Former Thai prime minister Yingluck Shinawatra tries a rice dish during an event to promote the consumption of Thai rice to help struggling farmers, in her private garden in Bangkok on November 17, 2016.The ex-premier is currently standing trial for negligence over a rice pledging scheme at the Constitutional Court. / AFP PHOTO / Lillian SUWANRUMPHA
Ex-Thai prime minister Yingluck Shinawatra is on trial for negligence over a rice pledging scheme state auditors claim cost the country as much as US$15 billion in losses. Photo: AFP/ Lillian Suwanrumpha

Prayuth has ostensibly aimed to portray his graft-busting as politically neutral, with culprits fingered on both sides of the country’s color-coded ‘red and yellow’ political divide. While Yingluck’s court case has received the most media attention, Prayuth used his executive power in August to depose Bangkok’s twice elected governor, Sukhumbhand Paribatra, on still unproven corruption allegations. Sukhumbhand, a Democrat Party stalwart of royal lineage, has denied any wrongdoing but has not put up much of a fight against his military ouster. Some analysts viewed his removal as a trial run of how military appointees to the Senate will exercise their scrutiny powers over elected politicians in a military-guided democracy.

Prayuth has ostensibly aimed to portray his graft-busting as politically neutral, with culprits fingered on both sides of the country’s color-coded “red-yellow” political divide.

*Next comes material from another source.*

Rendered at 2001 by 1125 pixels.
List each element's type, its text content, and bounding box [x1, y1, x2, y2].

Many observers were equally surprised by the high court ruling last September that jailed media mogul and yellow shirt protest leader Sondhi Limthongkul for 20 years on corruption charges related to doctoring documents for a bank loan in the 1990s. While the ultra-royalist Sondhi spearheaded the street movement that eventually led to then Prime Minister Thaksin Shinawatra’s fall in a 2006 military coup, the media mogul is also known to have run afoul of Prayuth’s ruling military clique. Sondhi narrowly survived a 2009 machine gun assassination attempt he later claimed, but never proved, was staged by a royalist military special warfare unit.

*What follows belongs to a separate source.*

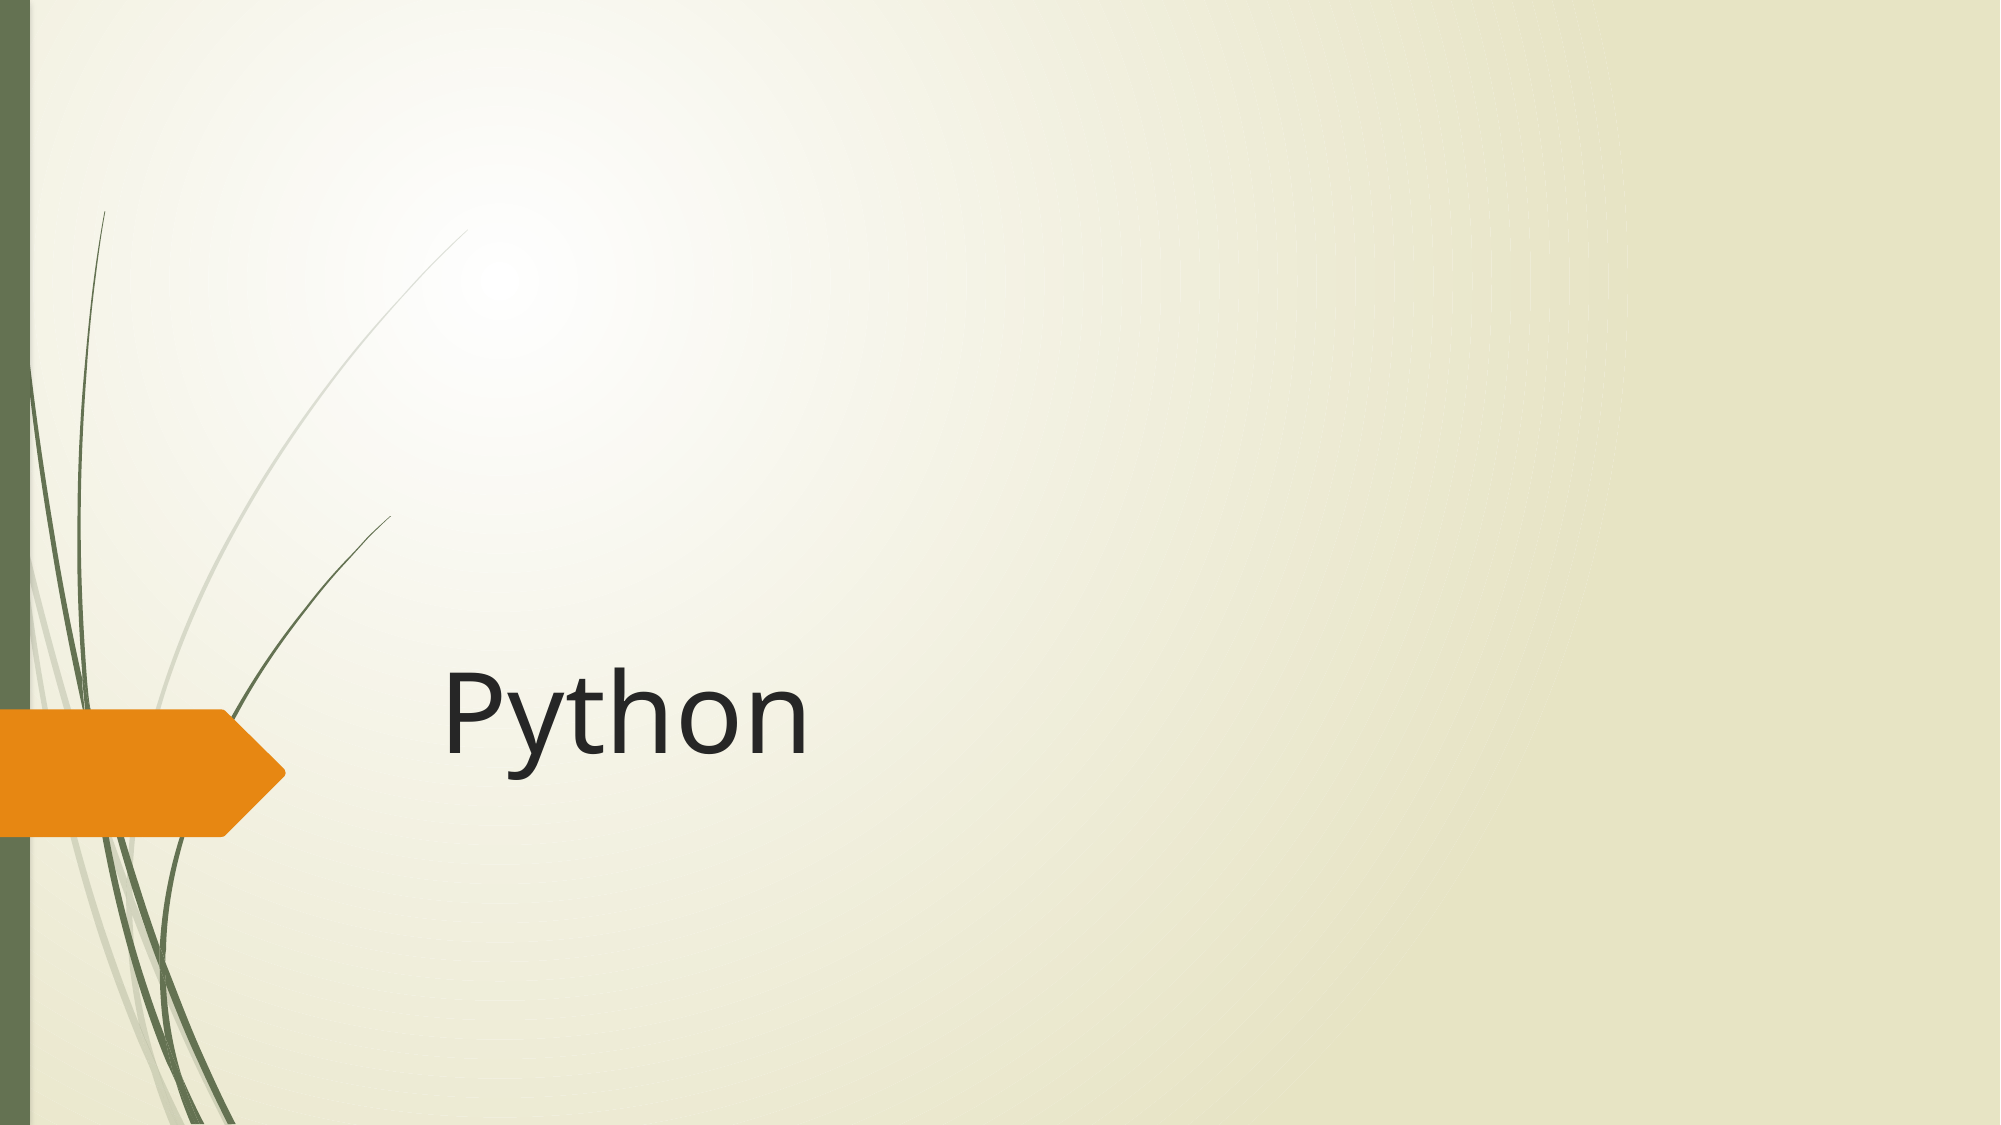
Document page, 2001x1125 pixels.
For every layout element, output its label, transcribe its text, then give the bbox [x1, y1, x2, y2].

title Python [424, 412, 1888, 784]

Critics argue Prayuth’s anti-corruption drive has bore down on political parties while sparing the armed forces of similar scrutiny. Corruption allegations surrounding military construction of massive statues of past Chakri dynasty kings in a military-administered park made a big media splash in late 2015 but eventually faded after an in-house military review found no grounds for punitive action.

Similar allegations in the media last September claiming that Prayuth’s brother, Ministry of Defense Permanent Secretary General Preecha Chan-ocha, had a role in awarding rich military construction contracts to his soldier son came and went without action. Both Prayuth and Preecha denied any foul play. Defense Minister Prawit Wongsuwan was also in the spotlight but not sanctioned after reports revealed a chartered flight he and a 38-member entourage took an international defense conference in Hawaii cost the state 20.6 million baht (US$582,000). The previous government’s much smaller delegation flew commercially to the same conference aboard Korean Air.

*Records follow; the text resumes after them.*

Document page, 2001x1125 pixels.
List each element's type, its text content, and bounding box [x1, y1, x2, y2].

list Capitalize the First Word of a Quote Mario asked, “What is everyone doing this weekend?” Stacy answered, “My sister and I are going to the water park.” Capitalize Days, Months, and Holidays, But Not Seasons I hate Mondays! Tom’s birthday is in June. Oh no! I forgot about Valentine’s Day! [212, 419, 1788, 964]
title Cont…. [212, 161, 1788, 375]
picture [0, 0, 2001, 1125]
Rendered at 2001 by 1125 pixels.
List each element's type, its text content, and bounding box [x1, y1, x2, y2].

It is unclear if the year-on-year slippage in Thailand’s TPI corruption perception rating was influenced more by revelations of graft under previous governments or perceptions that the situation has appreciably deteriorated under Prayuth’s heavy-handed rule. The slippage comes at a time of rising and opaque military budgets, a growing role for the armed forces in the state sector and big ticket arms procurements from China and Russia, both notorious for their light reporting requirements and willingness to pay kickbacks.

Significantly, TPI is not alone in its assessment. The Political and Economic Risk Consultancy, a Hong Kong-based outfit, said in a similar corruption perception report published last year that while most of its respondents felt that Prayuth’s government “is less corrupt than the civilian government it overthrew in 2014…there has been too little substance behind the junta’s trumpeting of their war on corruption and determination to call crooks to account. It concluded: “the only [national institution] avoiding forensic investigation is the military.”